If you thought dice games were a thing of the past, CrayonPixel begs to disagree otherwise. And so does this writer after getting a first hand experience on their newly launched title, Atlas Raiders.
Playable on beta via Zynga.com and Facebook, players unfold an atlas like they would a classic board game and start rolling dices in order to collect thirteen crystal relics while completing missions, fighting monsters and hunting for treasures along the way.

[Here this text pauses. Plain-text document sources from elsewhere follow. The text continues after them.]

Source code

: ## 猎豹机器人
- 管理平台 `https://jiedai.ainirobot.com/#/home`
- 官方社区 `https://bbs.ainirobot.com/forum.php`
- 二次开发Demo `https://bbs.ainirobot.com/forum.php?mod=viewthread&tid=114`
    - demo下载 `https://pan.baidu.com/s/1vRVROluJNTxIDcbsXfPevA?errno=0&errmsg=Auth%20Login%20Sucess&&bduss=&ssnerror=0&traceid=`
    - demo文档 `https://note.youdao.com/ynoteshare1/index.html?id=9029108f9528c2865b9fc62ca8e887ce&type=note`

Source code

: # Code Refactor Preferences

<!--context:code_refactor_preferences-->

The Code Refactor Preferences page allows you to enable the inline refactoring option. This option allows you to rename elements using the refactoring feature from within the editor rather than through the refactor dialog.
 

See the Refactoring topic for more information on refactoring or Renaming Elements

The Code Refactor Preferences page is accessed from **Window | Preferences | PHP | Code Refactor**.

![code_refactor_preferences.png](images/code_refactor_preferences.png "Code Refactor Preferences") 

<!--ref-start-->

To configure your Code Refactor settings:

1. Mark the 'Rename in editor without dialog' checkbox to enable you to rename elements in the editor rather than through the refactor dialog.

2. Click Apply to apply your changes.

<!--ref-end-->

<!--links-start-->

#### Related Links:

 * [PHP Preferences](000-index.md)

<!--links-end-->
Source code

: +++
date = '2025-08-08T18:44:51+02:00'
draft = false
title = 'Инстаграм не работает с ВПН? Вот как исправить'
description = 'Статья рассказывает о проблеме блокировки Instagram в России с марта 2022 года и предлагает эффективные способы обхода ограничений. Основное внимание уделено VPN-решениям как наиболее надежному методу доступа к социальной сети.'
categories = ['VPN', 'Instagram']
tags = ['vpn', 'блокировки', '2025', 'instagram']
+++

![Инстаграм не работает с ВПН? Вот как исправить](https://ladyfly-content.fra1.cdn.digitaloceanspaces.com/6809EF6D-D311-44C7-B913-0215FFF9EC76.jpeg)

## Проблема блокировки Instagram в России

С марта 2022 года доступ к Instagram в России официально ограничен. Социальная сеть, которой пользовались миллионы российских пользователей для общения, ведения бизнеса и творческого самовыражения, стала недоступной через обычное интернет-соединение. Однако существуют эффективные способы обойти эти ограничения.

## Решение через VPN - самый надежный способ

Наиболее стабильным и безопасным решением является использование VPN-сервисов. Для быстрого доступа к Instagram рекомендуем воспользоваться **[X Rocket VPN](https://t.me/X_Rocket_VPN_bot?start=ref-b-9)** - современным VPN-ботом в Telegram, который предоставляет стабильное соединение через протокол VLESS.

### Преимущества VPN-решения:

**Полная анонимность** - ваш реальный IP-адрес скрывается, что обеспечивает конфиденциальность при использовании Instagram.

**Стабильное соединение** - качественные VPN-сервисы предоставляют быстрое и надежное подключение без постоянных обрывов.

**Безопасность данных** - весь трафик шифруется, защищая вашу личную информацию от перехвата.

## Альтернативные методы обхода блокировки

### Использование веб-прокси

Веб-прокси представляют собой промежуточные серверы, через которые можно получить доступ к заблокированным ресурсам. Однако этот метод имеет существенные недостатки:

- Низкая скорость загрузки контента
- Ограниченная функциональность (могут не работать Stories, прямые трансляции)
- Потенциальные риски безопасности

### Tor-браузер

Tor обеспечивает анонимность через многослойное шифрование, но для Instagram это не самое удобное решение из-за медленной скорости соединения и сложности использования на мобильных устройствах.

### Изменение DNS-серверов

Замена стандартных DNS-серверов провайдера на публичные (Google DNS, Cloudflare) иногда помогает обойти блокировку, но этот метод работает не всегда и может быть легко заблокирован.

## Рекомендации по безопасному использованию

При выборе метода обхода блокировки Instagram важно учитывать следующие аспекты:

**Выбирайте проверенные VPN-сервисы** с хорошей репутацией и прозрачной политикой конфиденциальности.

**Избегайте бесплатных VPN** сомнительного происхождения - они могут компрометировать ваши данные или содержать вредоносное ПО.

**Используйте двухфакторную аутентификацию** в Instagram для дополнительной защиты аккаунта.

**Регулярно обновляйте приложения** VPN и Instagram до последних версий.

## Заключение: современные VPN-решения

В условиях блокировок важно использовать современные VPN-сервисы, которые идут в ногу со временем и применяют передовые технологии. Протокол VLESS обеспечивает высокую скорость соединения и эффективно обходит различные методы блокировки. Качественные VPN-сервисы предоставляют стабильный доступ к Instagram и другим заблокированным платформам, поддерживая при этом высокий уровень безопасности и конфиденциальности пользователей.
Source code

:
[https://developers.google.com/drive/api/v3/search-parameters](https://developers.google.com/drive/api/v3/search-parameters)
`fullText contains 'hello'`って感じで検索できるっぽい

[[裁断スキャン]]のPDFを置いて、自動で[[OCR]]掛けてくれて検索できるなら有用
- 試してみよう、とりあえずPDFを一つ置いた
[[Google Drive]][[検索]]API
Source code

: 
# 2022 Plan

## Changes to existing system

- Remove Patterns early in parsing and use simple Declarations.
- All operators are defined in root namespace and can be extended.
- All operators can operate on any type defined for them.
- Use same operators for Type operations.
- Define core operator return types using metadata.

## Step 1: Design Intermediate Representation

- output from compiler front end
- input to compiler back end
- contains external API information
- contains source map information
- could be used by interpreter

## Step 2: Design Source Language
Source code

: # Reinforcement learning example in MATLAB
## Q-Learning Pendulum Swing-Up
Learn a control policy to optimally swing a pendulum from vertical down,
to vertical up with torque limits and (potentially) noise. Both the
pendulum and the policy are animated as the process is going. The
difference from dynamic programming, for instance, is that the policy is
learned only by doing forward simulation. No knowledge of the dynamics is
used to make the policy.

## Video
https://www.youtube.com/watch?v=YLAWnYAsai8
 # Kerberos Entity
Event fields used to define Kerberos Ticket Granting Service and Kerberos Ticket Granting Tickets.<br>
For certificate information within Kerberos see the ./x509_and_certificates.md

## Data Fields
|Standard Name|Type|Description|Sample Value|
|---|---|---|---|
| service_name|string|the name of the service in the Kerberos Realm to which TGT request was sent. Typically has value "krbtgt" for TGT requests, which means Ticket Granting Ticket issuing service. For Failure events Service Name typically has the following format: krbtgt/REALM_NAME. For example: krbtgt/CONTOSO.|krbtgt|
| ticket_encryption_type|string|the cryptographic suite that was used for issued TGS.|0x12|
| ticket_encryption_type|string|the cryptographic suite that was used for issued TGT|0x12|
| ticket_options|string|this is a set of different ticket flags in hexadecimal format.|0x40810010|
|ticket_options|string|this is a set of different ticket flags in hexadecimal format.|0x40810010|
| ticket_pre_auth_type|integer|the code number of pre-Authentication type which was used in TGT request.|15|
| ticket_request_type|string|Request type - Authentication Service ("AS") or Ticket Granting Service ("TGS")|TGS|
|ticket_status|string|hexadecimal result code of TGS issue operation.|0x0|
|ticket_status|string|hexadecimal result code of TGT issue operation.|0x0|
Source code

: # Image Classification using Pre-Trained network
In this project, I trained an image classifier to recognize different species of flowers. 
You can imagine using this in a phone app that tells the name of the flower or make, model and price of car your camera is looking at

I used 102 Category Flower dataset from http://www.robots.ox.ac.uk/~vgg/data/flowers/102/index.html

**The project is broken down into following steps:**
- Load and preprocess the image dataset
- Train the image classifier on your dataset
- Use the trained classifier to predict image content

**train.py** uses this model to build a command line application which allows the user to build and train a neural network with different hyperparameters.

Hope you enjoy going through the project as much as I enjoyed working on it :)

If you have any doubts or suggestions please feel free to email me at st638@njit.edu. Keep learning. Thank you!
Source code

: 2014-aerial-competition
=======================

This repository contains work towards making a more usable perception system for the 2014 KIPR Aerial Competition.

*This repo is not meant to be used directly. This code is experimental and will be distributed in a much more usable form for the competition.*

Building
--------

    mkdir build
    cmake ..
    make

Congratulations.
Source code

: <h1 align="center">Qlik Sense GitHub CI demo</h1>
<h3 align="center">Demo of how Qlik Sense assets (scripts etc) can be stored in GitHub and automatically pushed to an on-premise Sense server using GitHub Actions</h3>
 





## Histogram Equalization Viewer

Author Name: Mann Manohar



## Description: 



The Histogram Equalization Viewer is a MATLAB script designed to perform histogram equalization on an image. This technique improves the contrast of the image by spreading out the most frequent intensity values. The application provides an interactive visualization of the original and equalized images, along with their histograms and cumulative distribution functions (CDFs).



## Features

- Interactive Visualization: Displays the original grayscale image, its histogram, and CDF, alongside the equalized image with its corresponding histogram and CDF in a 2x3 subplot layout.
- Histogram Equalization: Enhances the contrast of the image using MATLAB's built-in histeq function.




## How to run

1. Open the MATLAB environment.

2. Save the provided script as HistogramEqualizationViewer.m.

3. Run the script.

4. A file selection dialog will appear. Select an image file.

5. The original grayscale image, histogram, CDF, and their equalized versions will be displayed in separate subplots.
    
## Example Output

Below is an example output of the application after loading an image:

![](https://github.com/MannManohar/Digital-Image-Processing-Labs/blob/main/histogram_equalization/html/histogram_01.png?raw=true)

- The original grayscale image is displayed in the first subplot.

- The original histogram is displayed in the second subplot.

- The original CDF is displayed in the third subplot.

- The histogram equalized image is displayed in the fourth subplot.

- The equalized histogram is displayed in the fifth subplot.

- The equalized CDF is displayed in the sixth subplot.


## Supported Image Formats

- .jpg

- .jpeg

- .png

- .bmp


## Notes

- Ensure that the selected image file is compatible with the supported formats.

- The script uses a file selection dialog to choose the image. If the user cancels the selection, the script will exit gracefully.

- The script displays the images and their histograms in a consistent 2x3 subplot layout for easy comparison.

The game tells its story in an old school yet edgy comic book style with colorful and cartoon-y characters. As players roll the dice, they move closer and closer to their goal, just like they would in Saturday-night board game with friends at home. Bringing this concept into the virtual world may seem hard to fathom at first but you’ll be pleased to see that CrayonPixel added an entire arsenal of spices, mixing classic board game rules with modern social gaming. Needless to say, it’s a neat concoction of ‘old meets new’ in terms of casual gaming.
Rolling your dice gives you access to various points in your atlas. You could either encounter an NPC that would provide you with a mission or engage in a battle with a monster, among many things, depending on where your dice rolls takes you. The battle mode is also a game of dice but not entirely because arming yourself with better weapons increases your chances of winning against your enemy. Completing missions unlocks more areas for you to explore and meeting new characters unfolds new story developments every time.
Because board games are more enjoyable when played with friends, Atlas Raiders lets you visit other friends’ atlases and help each other decipher codes. In doing so, you are rewarded with XPs and Gold Coins for your own adventure and progress. The more friends you have, the more atlases to visit.
As of its beta release, Atlas Raider boasts diversity in gaming experience though some of its elements include the usual annoying things players nowadays honestly hate such as “invite your friends to get more gold” or “wait for thirty minutes before harvest time or pay cash items now”, which is the inevitable social gaming trend of the decade. The idea of rolling the dice to get to your next destination could seem pointless at first but in reality, it’s about knowing what to do with the situation that is given to you (real-life application, anyone?) Crayon Pixel could also exploit the power of social networking and perhaps create a competitive vibe amongst their players apart from focusing on individuality. Still, for a casual game, Atlas Raider possesses an adventurous story arc delivered by awesome visual presentations with a “chop suey” of gaming memorabilia, which both young and old would surely enjoy.